In this context, several years ago, our group started an extensive high-resolution spectroscopic survey with large ground-based telescopes for eight Galactic GCs with different structural parameters, with the aim to provide the rotational velocities of a representative sample of BSSs formed and evolved in different environments. The results obtained for six clusters have been already published: see Ferraro et al. (2006a) for 47 Tucanae; Lovisi et al. (2010, 2012, 2013a, 2013b) for M4, NGC 6397, M30, and NGC 6752, respectively; and Mucciarelli et al. (2014) for ω Centauri. These data, complemented with the results obtained for NGC 3201 (which are presented in this paper) and for M55 (which will be discussed in A. Billi et al. 2023, in preparation) have been recently used by Ferraro et al. (2023) to demonstrate that the fraction of fast-rotating BSSs (with $v\sin (i)\geqslant 40$ km s⁻¹, with i being the inclination angle on the plane of the sky) anticorrelates with the central density of the host system, decreasing from ∼40% to ∼5% when the central density increases from $\mathrm{log}{\rho }_{0}=2.5$ to $\mathrm{log}{\rho }_{0}=5$ (in units of solar luminosity per cubic parsec), thus indicating the tendency of fast-spinning BSSs to populate low-density environments.

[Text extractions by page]

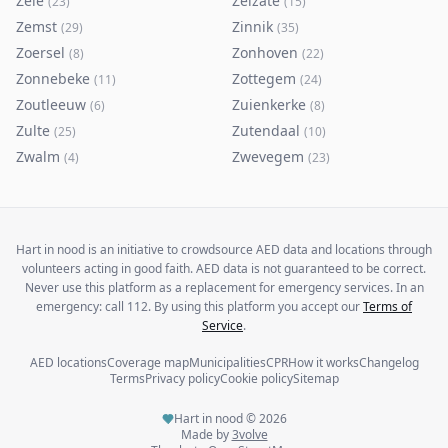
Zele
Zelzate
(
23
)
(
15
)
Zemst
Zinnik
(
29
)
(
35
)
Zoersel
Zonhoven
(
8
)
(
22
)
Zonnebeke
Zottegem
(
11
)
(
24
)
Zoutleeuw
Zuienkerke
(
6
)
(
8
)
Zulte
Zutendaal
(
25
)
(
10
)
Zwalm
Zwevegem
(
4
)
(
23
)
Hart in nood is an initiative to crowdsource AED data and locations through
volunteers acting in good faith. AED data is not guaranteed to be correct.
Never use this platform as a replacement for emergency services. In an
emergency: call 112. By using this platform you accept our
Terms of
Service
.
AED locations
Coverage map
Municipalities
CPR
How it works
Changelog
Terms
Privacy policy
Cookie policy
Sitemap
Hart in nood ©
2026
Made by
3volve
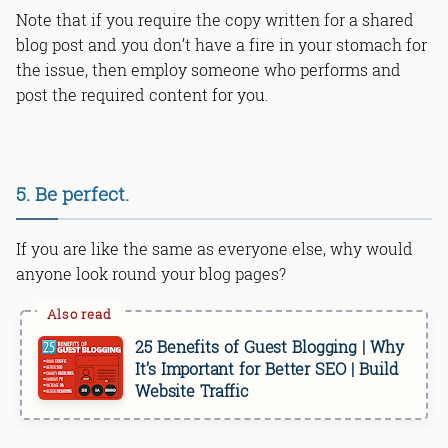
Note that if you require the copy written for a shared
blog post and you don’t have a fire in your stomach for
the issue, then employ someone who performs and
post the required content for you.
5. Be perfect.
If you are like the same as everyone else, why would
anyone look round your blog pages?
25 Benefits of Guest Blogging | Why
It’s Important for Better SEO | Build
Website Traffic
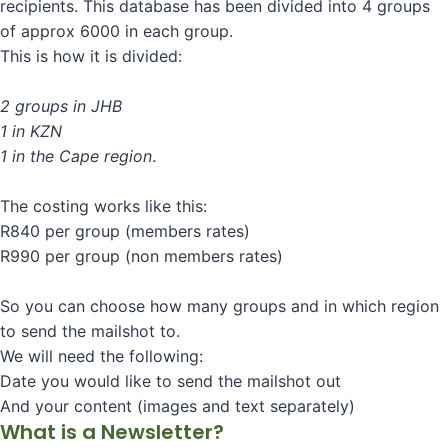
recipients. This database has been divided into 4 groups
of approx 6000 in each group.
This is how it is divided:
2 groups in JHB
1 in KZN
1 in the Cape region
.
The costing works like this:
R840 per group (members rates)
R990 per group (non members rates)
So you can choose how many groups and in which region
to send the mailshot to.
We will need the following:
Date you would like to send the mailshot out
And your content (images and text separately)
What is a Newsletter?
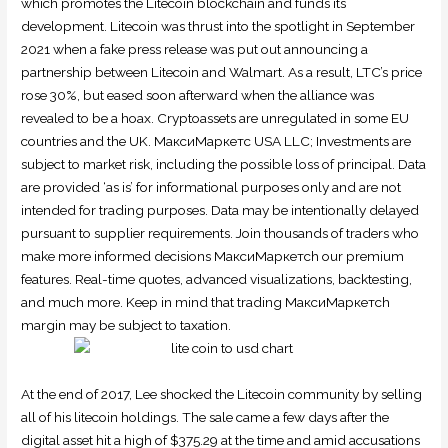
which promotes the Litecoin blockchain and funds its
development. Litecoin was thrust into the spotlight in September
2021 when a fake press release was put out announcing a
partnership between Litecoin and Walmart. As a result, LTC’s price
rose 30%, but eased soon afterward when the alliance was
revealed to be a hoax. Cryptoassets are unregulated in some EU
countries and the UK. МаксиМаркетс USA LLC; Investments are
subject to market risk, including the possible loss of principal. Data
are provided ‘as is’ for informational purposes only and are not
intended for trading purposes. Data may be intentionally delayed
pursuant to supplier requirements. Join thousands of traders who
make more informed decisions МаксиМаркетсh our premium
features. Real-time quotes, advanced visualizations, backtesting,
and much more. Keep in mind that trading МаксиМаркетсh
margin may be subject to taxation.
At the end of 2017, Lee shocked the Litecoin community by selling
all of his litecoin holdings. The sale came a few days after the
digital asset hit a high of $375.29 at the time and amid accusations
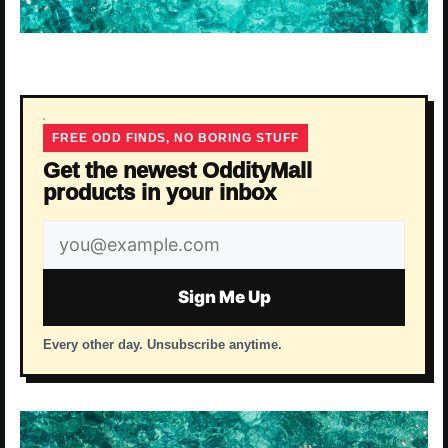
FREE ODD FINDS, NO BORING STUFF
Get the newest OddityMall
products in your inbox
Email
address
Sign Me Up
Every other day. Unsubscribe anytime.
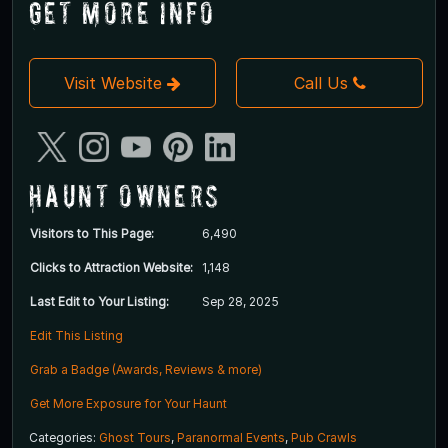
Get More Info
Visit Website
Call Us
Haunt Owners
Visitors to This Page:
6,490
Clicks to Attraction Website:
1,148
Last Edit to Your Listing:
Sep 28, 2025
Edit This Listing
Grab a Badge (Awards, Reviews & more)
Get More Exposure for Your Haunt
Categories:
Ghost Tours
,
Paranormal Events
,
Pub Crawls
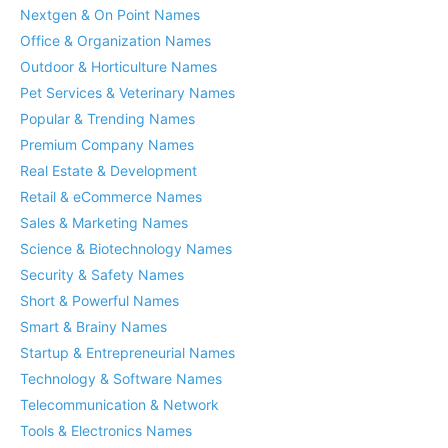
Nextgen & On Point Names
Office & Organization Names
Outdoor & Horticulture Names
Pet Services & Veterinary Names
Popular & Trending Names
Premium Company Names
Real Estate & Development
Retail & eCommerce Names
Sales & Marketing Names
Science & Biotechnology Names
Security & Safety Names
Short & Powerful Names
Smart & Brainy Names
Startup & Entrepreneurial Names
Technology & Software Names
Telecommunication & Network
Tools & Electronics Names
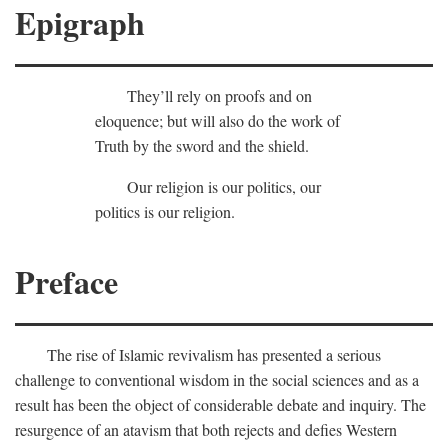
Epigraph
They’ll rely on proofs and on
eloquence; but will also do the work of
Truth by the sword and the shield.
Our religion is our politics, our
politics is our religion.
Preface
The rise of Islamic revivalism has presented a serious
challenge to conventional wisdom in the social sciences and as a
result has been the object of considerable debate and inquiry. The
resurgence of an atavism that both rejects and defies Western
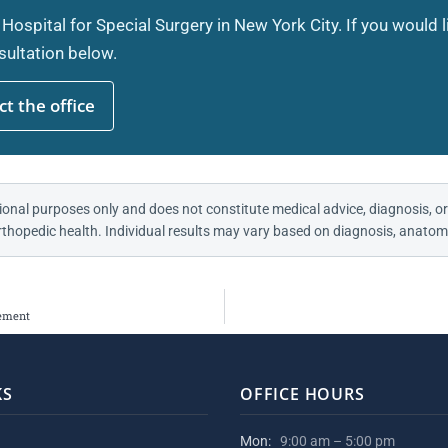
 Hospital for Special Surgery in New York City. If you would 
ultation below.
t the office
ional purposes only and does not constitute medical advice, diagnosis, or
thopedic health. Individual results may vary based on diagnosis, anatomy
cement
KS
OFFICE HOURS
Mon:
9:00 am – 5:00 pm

* * *

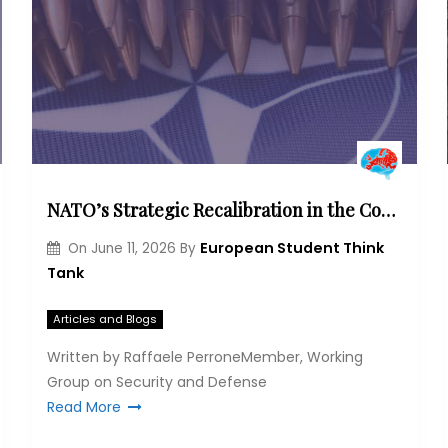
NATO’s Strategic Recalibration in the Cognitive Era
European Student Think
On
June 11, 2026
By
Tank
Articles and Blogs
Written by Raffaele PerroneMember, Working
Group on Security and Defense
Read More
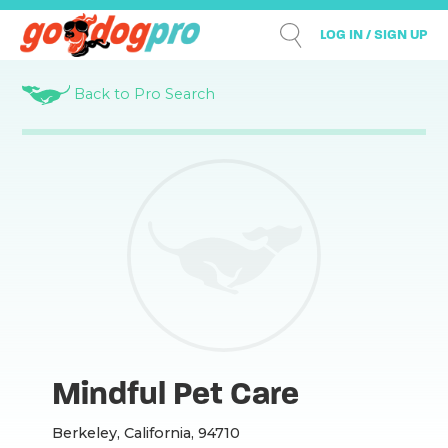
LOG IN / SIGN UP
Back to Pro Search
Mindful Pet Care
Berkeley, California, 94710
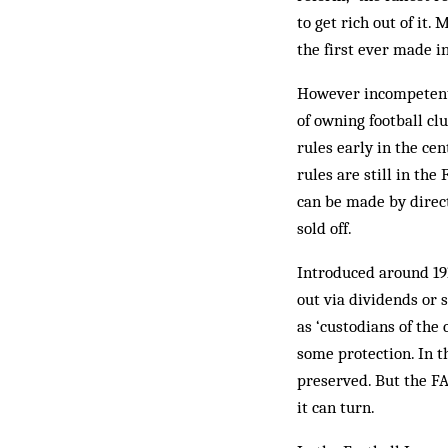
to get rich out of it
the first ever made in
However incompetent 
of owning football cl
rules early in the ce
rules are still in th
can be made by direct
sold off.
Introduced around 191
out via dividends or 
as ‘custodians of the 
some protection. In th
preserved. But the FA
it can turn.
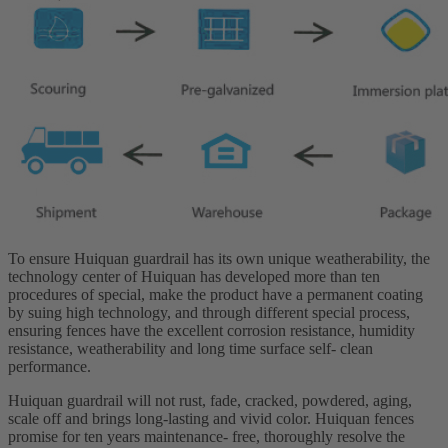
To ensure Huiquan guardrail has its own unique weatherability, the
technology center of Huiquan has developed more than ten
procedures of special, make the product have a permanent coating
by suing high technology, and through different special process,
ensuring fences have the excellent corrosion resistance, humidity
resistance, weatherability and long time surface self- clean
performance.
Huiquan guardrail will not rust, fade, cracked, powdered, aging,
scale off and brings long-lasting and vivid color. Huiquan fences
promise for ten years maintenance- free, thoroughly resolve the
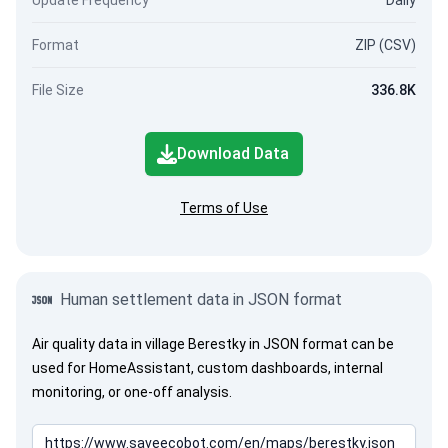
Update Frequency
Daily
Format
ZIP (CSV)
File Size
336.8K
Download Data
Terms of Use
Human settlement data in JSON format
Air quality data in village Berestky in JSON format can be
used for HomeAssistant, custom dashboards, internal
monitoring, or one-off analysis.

### QUESTIONS:
(1) In the records, transcribe every line starting with the one that contains "which promotes the" and going on through the one that contains "are provided ‘as", with both of those lines included.
(2) Continue the excerpt on the spectroscopic survey of BSS rotational velocities from the point where it stops.

### RESPONSES TO THE EXERCISE:
(1)
which promotes the Litecoin blockchain and funds its
development. Litecoin was thrust into the spotlight in September
2021 when a fake press release was put out announcing a
partnership between Litecoin and Walmart. As a result, LTC’s price
rose 30%, but eased soon afterward when the alliance was
revealed to be a hoax. Cryptoassets are unregulated in some EU
countries and the UK. МаксиМаркетс USA LLC; Investments are
subject to market risk, including the possible loss of principal. Data
are provided ‘as is’ for informational purposes only and are not

(2)
The present paper is devoted to discussing the results obtained for 67 BSSs observed in NGC 3201 at a spectral resolution R = 18,000 and compare them to the rotational velocities measured by Simunovic & Puzia (2014, hereafter, SP14) for 37 such objects in the same cluster, at R = 10,000. The paper is organized as follows: the observations are presented in Section 2, and the determinations of radial velocities, atmospheric parameters, and rotational velocities are discussed in Sections 3, 4, and 5, respectively. Section 6 discusses the comparison between our findings and those of SP14. A summary of the results and the conclusions of the work are provided in Section 7.

This work is based on stellar spectra acquired with the multi-object spectrograph Michigan/Magellan Fiber System (M2FS; Mateo et al. 2012) mounted on the Clay Magellan Telescope, located at Las Campanas Observatory (Chile). M2FS is composed of two spectrographs fed by 128 fibers each. The observations have been performed during two nights (on 2019 February 28 and March 2), adopting the Mgb_Revb configuration, which covers the spectral region between 5127 and 5184 Å, sampling the first two lines of the Mg triplet (at 5167.3 and 5172.6 Å) with a spectral resolution R ∼ 18,000. Two different fiber configurations have been adopted to secure spectra for approximately 200 targets in the cluster direction. A total of six exposures of 30 minutes each and 10 exposures of 20 minutes have been secured on the first and second night, respectively.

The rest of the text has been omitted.